Problem details: Keep the text of the data exactly as it is and omit each picture from the copy.

**********

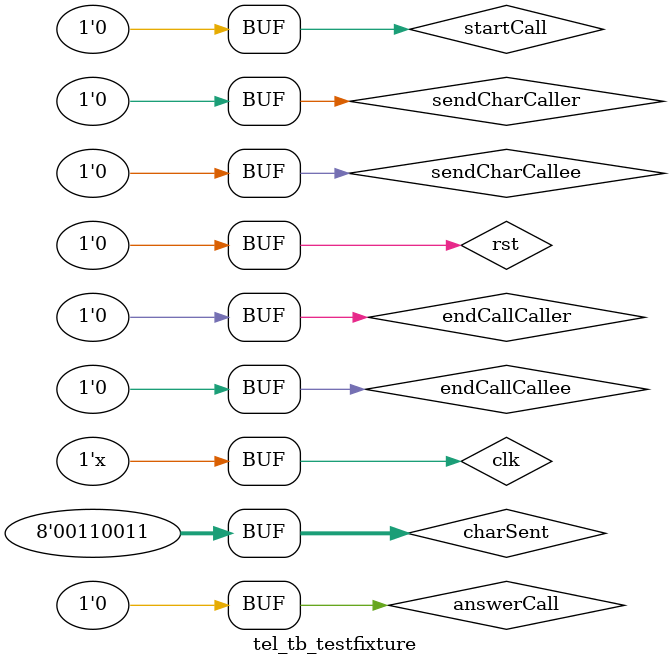
<source format=v>
`timescale 1ns / 1ps


module tel_tb_testfixture;

	// Inputs
	reg clk;
	reg rst;
	reg startCall;
	reg answerCall;
	reg endCallCaller;
	reg endCallCallee;
	reg sendCharCaller;
	reg sendCharCallee;
	reg [7:0] charSent;

	// Outputs
	wire [63:0] statusMsg;
	wire [63:0] sentMsg;

	// Instantiate the Unit Under Test (UUT)
	tell uut (
		.clk(clk), 
		.rst(rst), 
		.startCall(startCall), 
		.answerCall(answerCall), 
		.endCallCaller(endCallCaller), 
		.endCallCallee(endCallCallee), 
		.sendCharCaller(sendCharCaller), 
		.sendCharCallee(sendCharCallee), 
		.charSent(charSent), 
		.statusMsg(statusMsg), 
		.sentMsg(sentMsg)
	);

	// 100 MHz clock
always #5 clk = ~clk; 

initial begin
	// initialize every input to 0
	clk = 0;
	rst = 0;
	startCall = 0;
	answerCall = 0;
	endCallCaller = 0;
	endCallCallee = 0;
	sendCharCaller = 0;
	sendCharCallee = 0;
	charSent = " ";
	
	// Xilinx global reset time
	#100; 
	
	// reset your circuit
	rst=1; #20; rst=0; #20; rst=0;              // reset
	
	startCall=1; #10; startCall=0; #10;         // caller starts call
	#100;                                       // statusMsg displaying "RINGING " 
	                                            // no answer for 10 clock cycles (and go back to IDLE)
	#20;
	
	startCall=1; #10; startCall=0; #10;         // caller starts call
	#20;                                        // statusMsg displaying "RINGING " 
	endCallCaller=1; #10; endCallCaller=0; #10; // caller ends the call
	#20;                                        // statusMsg displaying "RINGING " 
	
	startCall=1; #10; startCall=0; #10;         // caller starts call
	#20;                                        // statusMsg displaying "RINGING " 
	endCallCallee=1; #10; endCallCallee=0; #10; // callee rejects the call
	#100;                                       // statusMsg displaying 'REJECTED' for 10 clock cycles
	#20;
	
	startCall=1; #10; startCall=0;              // caller starts call
	#20;                                        // statusMsg displaying "RINGING " 
	answerCall=1; #10; answerCall=0;            // callee answer call
	#20;                                         // statusMsg displaying "CALLER  " 
	
	sendCharCaller=1; charSent="T"; #10; sendCharCaller=0; #10; // caller sends "T", sentMsg displaying "       T", cost is 2 
	sendCharCaller=1; charSent="E"; #10; sendCharCaller=0; #10; // caller sends "E", sentMsg displaying "      TE", cost is 4 
	sendCharCaller=1; charSent="R"; #10; sendCharCaller=0; #10; // caller sends "R", sentMsg displaying "     TER", cost is 6 
	sendCharCaller=1; charSent="M"; #10; sendCharCaller=0; #10; // caller sends "M", sentMsg displaying "    TERM", cost is 8 
	sendCharCaller=1; charSent=" "; #10; sendCharCaller=0; #10; // caller sends " ", sentMsg displaying "   TERM ", cost is 10
	sendCharCaller=1; charSent= 12; #10; sendCharCaller=0; #10; // caller sends (invalid char), no change on sentMsg and cost
	sendCharCaller=1; charSent="P"; #10; sendCharCaller=0; #10; // caller sends "P", sentMsg displaying "  TERM P", cost is 12
	#10;
	#10;
	sendCharCaller=1; charSent="R"; #10; sendCharCaller=0; #10; // caller sends "R", sentMsg displaying " TERM PR", cost is 14
	sendCharCaller=1; charSent="O"; #10; sendCharCaller=0; #10; // caller sends "O", sentMsg displaying "TERM PR0", cost is 16
	sendCharCaller=1; charSent="J"; #10; sendCharCaller=0; #10; // caller sends "J", sentMsg displaying "ERM PR0J", cost is 18
	sendCharCaller=1; charSent="E"; #10; sendCharCaller=0; #10; // caller sends "E", sentMsg displaying "RM PR0JE", cost is 20
	sendCharCaller=1; charSent="C"; #10; sendCharCaller=0; #10; // caller sends "C", sentMsg displaying "M PR0JEC", cost is 22
	sendCharCaller=1; charSent="T"; #10; sendCharCaller=0; #10; // caller sends "T", sentMsg displaying " PROJECT", cost is 24
	#10;
	#10;
	sendCharCaller=1; charSent=127; #10; sendCharCaller=0; #10; // caller sends DEL to change turn, cost is 26
	#10;                                                        // statusMsg displaying "CALLEE  " 
	#10;
	sendCharCallee=1; charSent="C"; #10; sendCharCallee=0; #10; // callee sends "C", sentMsg displaying "       C", cost is 28 
	sendCharCallee=1; charSent="S"; #10; sendCharCallee=0; #10; // callee sends "S", sentMsg displaying "      CS", cost is 30 
	#10;
	sendCharCallee=1; charSent="3"; #10; sendCharCallee=0; #10; // callee sends "3", sentMsg displaying "     CS3", cost is 31
	sendCharCallee=1; charSent="0"; #10; sendCharCallee=0; #10; // callee sends "0", sentMsg displaying "    CS30", cost is 32
	sendCharCallee=1; charSent="3"; #10; sendCharCallee=0; #10; // callee sends "3", sentMsg displaying "   CS303", cost is 33
	#10;
	endCallCallee=1; #10; endCallCallee=0; // callee ends the call
	#50;	                               // statusMsg displaying "COST    ", sentMsg displaying "00000021"
	end
      
endmodule


</source>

**********

Solution for this task:
<source format=v>
`timescale 1ns / 1ps


module tel_tb_testfixture;

	// Inputs
	reg clk;
	reg rst;
	reg startCall;
	reg answerCall;
	reg endCallCaller;
	reg endCallCallee;
	reg sendCharCaller;
	reg sendCharCallee;
	reg [7:0] charSent;

	// Outputs
	wire [63:0] statusMsg;
	wire [63:0] sentMsg;

	// Instantiate the Unit Under Test (UUT)
	tell uut (
		.clk(clk), 
		.rst(rst), 
		.startCall(startCall), 
		.answerCall(answerCall), 
		.endCallCaller(endCallCaller), 
		.endCallCallee(endCallCallee), 
		.sendCharCaller(sendCharCaller), 
		.sendCharCallee(sendCharCallee), 
		.charSent(charSent), 
		.statusMsg(statusMsg), 
		.sentMsg(sentMsg)
	);

	// 100 MHz clock
always #5 clk = ~clk; 

initial begin
	// initialize every input to 0
	clk = 0;
	rst = 0;
	startCall = 0;
	answerCall = 0;
	endCallCaller = 0;
	endCallCallee = 0;
	sendCharCaller = 0;
	sendCharCallee = 0;
	charSent = " ";
	
	// Xilinx global reset time
	#100; 
	
	// reset your circuit
	rst=1; #20; rst=0; #20; rst=0;              // reset
	
	startCall=1; #10; startCall=0; #10;         // caller starts call
	#100;                                       // statusMsg displaying "RINGING " 
	                                            // no answer for 10 clock cycles (and go back to IDLE)
	#20;
	
	startCall=1; #10; startCall=0; #10;         // caller starts call
	#20;                                        // statusMsg displaying "RINGING " 
	endCallCaller=1; #10; endCallCaller=0; #10; // caller ends the call
	#20;                                        // statusMsg displaying "RINGING " 
	
	startCall=1; #10; startCall=0; #10;         // caller starts call
	#20;                                        // statusMsg displaying "RINGING " 
	endCallCallee=1; #10; endCallCallee=0; #10; // callee rejects the call
	#100;                                       // statusMsg displaying 'REJECTED' for 10 clock cycles
	#20;
	
	startCall=1; #10; startCall=0;              // caller starts call
	#20;                                        // statusMsg displaying "RINGING " 
	answerCall=1; #10; answerCall=0;            // callee answer call
	#20;                                         // statusMsg displaying "CALLER  " 
	
	sendCharCaller=1; charSent="T"; #10; sendCharCaller=0; #10; // caller sends "T", sentMsg displaying "       T", cost is 2 
	sendCharCaller=1; charSent="E"; #10; sendCharCaller=0; #10; // caller sends "E", sentMsg displaying "      TE", cost is 4 
	sendCharCaller=1; charSent="R"; #10; sendCharCaller=0; #10; // caller sends "R", sentMsg displaying "     TER", cost is 6 
	sendCharCaller=1; charSent="M"; #10; sendCharCaller=0; #10; // caller sends "M", sentMsg displaying "    TERM", cost is 8 
	sendCharCaller=1; charSent=" "; #10; sendCharCaller=0; #10; // caller sends " ", sentMsg displaying "   TERM ", cost is 10
	sendCharCaller=1; charSent= 12; #10; sendCharCaller=0; #10; // caller sends (invalid char), no change on sentMsg and cost
	sendCharCaller=1; charSent="P"; #10; sendCharCaller=0; #10; // caller sends "P", sentMsg displaying "  TERM P", cost is 12
	#10;
	#10;
	sendCharCaller=1; charSent="R"; #10; sendCharCaller=0; #10; // caller sends "R", sentMsg displaying " TERM PR", cost is 14
	sendCharCaller=1; charSent="O"; #10; sendCharCaller=0; #10; // caller sends "O", sentMsg displaying "TERM PR0", cost is 16
	sendCharCaller=1; charSent="J"; #10; sendCharCaller=0; #10; // caller sends "J", sentMsg displaying "ERM PR0J", cost is 18
	sendCharCaller=1; charSent="E"; #10; sendCharCaller=0; #10; // caller sends "E", sentMsg displaying "RM PR0JE", cost is 20
	sendCharCaller=1; charSent="C"; #10; sendCharCaller=0; #10; // caller sends "C", sentMsg displaying "M PR0JEC", cost is 22
	sendCharCaller=1; charSent="T"; #10; sendCharCaller=0; #10; // caller sends "T", sentMsg displaying " PROJECT", cost is 24
	#10;
	#10;
	sendCharCaller=1; charSent=127; #10; sendCharCaller=0; #10; // caller sends DEL to change turn, cost is 26
	#10;                                                        // statusMsg displaying "CALLEE  " 
	#10;
	sendCharCallee=1; charSent="C"; #10; sendCharCallee=0; #10; // callee sends "C", sentMsg displaying "       C", cost is 28 
	sendCharCallee=1; charSent="S"; #10; sendCharCallee=0; #10; // callee sends "S", sentMsg displaying "      CS", cost is 30 
	#10;
	sendCharCallee=1; charSent="3"; #10; sendCharCallee=0; #10; // callee sends "3", sentMsg displaying "     CS3", cost is 31
	sendCharCallee=1; charSent="0"; #10; sendCharCallee=0; #10; // callee sends "0", sentMsg displaying "    CS30", cost is 32
	sendCharCallee=1; charSent="3"; #10; sendCharCallee=0; #10; // callee sends "3", sentMsg displaying "   CS303", cost is 33
	#10;
	endCallCallee=1; #10; endCallCallee=0; // callee ends the call
	#50;	                               // statusMsg displaying "COST    ", sentMsg displaying "00000021"
	end
      
endmodule


</source>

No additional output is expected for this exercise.